» YOUR OBJECTIVE:
Return exactly the listing's lines, from its first line to the line holding "left shoulder: (406, 261)", ends included.

━━━━━━━━━━━━━━━━━━━━

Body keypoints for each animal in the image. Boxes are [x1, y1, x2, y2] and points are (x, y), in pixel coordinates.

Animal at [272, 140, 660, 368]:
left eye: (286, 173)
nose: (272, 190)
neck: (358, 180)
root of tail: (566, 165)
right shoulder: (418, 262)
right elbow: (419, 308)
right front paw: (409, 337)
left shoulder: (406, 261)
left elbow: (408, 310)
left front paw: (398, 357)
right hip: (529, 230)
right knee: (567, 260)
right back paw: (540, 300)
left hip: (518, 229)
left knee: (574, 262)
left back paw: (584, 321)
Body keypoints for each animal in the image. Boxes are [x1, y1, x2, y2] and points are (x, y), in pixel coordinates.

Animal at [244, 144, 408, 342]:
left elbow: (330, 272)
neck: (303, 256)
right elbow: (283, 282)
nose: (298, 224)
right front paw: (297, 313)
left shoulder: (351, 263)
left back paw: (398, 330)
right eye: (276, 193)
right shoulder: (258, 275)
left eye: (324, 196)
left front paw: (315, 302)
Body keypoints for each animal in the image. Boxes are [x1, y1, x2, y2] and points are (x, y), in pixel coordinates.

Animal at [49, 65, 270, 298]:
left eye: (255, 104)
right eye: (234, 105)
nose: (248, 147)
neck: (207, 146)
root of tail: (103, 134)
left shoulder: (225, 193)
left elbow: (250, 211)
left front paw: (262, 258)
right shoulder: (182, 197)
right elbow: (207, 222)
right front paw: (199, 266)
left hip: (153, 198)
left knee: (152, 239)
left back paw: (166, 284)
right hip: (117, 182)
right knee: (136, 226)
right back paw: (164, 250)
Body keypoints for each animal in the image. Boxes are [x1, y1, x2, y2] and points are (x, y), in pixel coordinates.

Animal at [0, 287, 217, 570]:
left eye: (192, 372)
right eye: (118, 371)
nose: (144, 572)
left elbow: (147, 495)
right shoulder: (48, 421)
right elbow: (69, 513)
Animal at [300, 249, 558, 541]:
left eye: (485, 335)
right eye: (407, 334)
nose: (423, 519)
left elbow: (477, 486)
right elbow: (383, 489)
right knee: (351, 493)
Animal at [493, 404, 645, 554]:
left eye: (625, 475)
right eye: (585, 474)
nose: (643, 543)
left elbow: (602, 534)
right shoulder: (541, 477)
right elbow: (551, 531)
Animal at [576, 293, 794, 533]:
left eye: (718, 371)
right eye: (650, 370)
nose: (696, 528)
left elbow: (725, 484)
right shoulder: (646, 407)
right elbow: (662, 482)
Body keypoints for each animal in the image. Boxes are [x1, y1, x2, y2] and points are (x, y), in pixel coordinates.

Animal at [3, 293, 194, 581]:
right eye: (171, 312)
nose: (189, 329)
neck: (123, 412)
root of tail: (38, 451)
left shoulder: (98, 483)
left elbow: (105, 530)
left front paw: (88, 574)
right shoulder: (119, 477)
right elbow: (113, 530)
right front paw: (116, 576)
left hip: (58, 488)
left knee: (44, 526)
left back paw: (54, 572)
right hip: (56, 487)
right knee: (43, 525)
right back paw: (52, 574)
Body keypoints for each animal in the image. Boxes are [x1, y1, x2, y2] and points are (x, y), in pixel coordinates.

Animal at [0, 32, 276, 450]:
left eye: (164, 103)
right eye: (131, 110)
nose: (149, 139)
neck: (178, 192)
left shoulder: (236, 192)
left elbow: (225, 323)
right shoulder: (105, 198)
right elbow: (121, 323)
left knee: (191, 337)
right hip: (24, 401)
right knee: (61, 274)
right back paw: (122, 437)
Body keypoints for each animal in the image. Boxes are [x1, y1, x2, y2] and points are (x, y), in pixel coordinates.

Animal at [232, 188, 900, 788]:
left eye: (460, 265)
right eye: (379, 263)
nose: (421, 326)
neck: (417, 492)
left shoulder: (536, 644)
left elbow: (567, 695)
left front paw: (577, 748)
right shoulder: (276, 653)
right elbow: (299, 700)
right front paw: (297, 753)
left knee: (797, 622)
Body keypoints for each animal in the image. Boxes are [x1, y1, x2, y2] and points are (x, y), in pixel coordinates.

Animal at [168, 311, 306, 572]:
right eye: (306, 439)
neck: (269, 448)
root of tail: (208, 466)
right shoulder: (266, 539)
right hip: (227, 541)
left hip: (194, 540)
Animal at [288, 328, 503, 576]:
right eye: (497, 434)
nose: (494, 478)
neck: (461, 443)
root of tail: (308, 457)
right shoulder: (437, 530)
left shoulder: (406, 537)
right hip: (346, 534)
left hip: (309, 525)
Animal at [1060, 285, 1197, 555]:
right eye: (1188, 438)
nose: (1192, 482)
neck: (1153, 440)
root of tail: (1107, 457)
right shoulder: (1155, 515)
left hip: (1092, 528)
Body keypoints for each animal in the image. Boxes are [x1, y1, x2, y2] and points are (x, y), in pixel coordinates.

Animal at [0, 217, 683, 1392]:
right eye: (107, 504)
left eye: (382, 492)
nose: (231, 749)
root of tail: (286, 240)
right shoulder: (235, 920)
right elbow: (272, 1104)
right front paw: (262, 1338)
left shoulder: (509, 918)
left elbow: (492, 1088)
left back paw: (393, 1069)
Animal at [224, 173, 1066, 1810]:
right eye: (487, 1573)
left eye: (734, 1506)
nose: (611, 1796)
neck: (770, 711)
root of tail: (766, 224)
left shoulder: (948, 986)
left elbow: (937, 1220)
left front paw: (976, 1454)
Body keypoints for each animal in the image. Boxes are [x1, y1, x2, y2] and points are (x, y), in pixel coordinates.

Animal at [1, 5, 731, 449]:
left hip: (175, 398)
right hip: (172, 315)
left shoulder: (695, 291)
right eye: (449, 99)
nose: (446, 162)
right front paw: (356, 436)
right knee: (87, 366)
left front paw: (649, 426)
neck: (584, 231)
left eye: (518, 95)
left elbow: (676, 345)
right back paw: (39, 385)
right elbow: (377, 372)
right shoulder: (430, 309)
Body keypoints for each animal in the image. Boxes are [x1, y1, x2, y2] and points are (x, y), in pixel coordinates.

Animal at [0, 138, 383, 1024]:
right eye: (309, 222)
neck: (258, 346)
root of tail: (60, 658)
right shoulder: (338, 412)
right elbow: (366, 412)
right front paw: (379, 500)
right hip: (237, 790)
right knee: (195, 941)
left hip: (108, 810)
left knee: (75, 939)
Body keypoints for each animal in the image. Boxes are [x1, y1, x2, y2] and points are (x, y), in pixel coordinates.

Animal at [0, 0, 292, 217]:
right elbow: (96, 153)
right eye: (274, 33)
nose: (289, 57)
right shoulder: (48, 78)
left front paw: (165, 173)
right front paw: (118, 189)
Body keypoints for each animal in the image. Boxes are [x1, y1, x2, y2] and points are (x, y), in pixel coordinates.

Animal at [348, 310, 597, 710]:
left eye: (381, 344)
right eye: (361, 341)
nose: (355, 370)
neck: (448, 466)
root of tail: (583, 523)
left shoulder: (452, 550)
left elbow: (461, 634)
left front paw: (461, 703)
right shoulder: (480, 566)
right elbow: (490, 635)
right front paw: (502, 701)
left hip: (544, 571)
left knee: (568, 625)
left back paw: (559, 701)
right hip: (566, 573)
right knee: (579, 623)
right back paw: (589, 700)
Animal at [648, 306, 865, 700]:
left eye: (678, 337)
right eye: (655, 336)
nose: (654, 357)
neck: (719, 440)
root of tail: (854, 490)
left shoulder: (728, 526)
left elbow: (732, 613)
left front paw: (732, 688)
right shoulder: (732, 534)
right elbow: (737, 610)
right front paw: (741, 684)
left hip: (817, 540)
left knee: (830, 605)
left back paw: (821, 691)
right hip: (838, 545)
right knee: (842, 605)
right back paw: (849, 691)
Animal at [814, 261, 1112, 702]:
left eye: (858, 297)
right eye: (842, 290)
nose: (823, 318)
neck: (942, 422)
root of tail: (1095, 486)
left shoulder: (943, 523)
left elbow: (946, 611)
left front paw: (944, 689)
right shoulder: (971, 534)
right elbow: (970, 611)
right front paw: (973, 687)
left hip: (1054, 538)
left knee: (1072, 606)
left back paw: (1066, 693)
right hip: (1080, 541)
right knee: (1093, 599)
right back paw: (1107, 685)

━━━━━━━━━━━━━━━━━━━━

» RESPONSE:
Body keypoints for each animal in the image. Boxes are [x1, y1, x2, y2] and points are (x, y), in pixel coordinates.

Animal at [272, 140, 660, 368]:
left eye: (286, 173)
nose: (272, 190)
neck: (358, 180)
root of tail: (566, 165)
right shoulder: (418, 262)
right elbow: (419, 308)
right front paw: (409, 337)
left shoulder: (406, 261)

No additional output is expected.